(Data items)
- - -

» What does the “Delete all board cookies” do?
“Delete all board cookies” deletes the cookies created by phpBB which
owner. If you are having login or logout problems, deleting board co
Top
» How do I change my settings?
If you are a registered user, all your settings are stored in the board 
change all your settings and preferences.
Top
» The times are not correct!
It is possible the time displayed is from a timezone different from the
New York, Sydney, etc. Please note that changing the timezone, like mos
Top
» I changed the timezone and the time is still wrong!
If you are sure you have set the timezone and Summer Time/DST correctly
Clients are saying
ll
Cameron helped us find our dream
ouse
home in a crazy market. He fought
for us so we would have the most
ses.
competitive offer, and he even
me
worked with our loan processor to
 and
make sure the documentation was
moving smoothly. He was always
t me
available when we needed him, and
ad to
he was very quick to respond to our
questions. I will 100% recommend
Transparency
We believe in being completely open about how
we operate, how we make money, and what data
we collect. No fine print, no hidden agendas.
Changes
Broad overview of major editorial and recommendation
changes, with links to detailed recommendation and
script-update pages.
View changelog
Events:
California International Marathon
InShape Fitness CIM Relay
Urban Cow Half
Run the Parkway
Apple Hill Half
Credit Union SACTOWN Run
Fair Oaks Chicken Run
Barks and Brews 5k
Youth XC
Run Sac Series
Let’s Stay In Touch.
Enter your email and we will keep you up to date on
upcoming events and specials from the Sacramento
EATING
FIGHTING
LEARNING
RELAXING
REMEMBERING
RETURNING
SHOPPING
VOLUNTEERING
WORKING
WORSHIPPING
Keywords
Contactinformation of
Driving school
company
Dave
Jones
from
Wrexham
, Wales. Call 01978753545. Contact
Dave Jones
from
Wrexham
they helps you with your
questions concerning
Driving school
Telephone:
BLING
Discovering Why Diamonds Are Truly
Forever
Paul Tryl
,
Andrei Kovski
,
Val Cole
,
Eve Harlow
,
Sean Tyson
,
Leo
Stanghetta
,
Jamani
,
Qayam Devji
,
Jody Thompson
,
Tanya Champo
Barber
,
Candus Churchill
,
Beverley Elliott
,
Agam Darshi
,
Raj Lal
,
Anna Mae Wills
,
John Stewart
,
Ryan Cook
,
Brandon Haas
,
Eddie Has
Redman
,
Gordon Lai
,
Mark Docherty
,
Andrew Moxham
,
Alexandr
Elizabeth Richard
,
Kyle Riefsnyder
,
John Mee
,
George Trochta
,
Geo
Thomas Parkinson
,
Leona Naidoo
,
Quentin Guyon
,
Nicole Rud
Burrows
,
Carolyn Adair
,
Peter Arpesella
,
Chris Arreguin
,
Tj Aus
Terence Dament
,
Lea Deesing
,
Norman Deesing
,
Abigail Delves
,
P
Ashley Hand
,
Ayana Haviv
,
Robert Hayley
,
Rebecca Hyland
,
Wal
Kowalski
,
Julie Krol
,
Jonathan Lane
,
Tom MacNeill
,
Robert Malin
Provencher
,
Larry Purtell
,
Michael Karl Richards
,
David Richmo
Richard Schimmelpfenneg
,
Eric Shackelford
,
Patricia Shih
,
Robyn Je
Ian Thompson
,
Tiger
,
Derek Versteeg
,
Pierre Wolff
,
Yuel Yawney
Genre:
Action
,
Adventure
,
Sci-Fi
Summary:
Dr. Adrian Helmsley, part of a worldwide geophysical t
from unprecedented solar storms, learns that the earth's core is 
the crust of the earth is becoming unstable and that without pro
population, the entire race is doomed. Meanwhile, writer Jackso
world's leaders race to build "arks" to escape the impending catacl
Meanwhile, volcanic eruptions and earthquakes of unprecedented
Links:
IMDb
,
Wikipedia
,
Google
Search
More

- - -

Extract each record, keeping it identical to the original.

» What does the “Delete all board cookies” do?
“Delete all board cookies” deletes the cookies created by phpBB which
owner. If you are having login or logout problems, deleting board co
Top
» How do I change my settings?
If you are a registered user, all your settings are stored in the board 
change all your settings and preferences.
Top
» The times are not correct!
It is possible the time displayed is from a timezone different from the
New York, Sydney, etc. Please note that changing the timezone, like mos
Top
» I changed the timezone and the time is still wrong!
If you are sure you have set the timezone and Summer Time/DST correctly
Clients are saying
ll
Cameron helped us find our dream
ouse
home in a crazy market. He fought
for us so we would have the most
ses.
competitive offer, and he even
me
worked with our loan processor to
 and
make sure the documentation was
moving smoothly. He was always
t me
available when we needed him, and
ad to
he was very quick to respond to our
questions. I will 100% recommend
Transparency
We believe in being completely open about how
we operate, how we make money, and what data
we collect. No fine print, no hidden agendas.
Changes
Broad overview of major editorial and recommendation
changes, with links to detailed recommendation and
script-update pages.
View changelog
Events:
California International Marathon
InShape Fitness CIM Relay
Urban Cow Half
Run the Parkway
Apple Hill Half
Credit Union SACTOWN Run
Fair Oaks Chicken Run
Barks and Brews 5k
Youth XC
Run Sac Series
Let’s Stay In Touch.
Enter your email and we will keep you up to date on
upcoming events and specials from the Sacramento
EATING
FIGHTING
LEARNING
RELAXING
REMEMBERING
RETURNING
SHOPPING
VOLUNTEERING
WORKING
WORSHIPPING
Keywords
Contactinformation of
Driving school
company
Dave
Jones
from
Wrexham
, Wales. Call 01978753545. Contact
Dave Jones
from
Wrexham
they helps you with your
questions concerning
Driving school
Telephone:
BLING
Discovering Why Diamonds Are Truly
Forever
Paul Tryl
,
Andrei Kovski
,
Val Cole
,
Eve Harlow
,
Sean Tyson
,
Leo
Stanghetta
,
Jamani
,
Qayam Devji
,
Jody Thompson
,
Tanya Champo
Barber
,
Candus Churchill
,
Beverley Elliott
,
Agam Darshi
,
Raj Lal
,
Anna Mae Wills
,
John Stewart
,
Ryan Cook
,
Brandon Haas
,
Eddie Has
Redman
,
Gordon Lai
,
Mark Docherty
,
Andrew Moxham
,
Alexandr
Elizabeth Richard
,
Kyle Riefsnyder
,
John Mee
,
George Trochta
,
Geo
Thomas Parkinson
,
Leona Naidoo
,
Quentin Guyon
,
Nicole Rud
Burrows
,
Carolyn Adair
,
Peter Arpesella
,
Chris Arreguin
,
Tj Aus
Terence Dament
,
Lea Deesing
,
Norman Deesing
,
Abigail Delves
,
P
Ashley Hand
,
Ayana Haviv
,
Robert Hayley
,
Rebecca Hyland
,
Wal
Kowalski
,
Julie Krol
,
Jonathan Lane
,
Tom MacNeill
,
Robert Malin
Provencher
,
Larry Purtell
,
Michael Karl Richards
,
David Richmo
Richard Schimmelpfenneg
,
Eric Shackelford
,
Patricia Shih
,
Robyn Je
Ian Thompson
,
Tiger
,
Derek Versteeg
,
Pierre Wolff
,
Yuel Yawney
Genre:
Action
,
Adventure
,
Sci-Fi
Summary:
Dr. Adrian Helmsley, part of a worldwide geophysical t
from unprecedented solar storms, learns that the earth's core is 
the crust of the earth is becoming unstable and that without pro
population, the entire race is doomed. Meanwhile, writer Jackso
world's leaders race to build "arks" to escape the impending catacl
Meanwhile, volcanic eruptions and earthquakes of unprecedented
Links:
IMDb
,
Wikipedia
,
Google
Search
More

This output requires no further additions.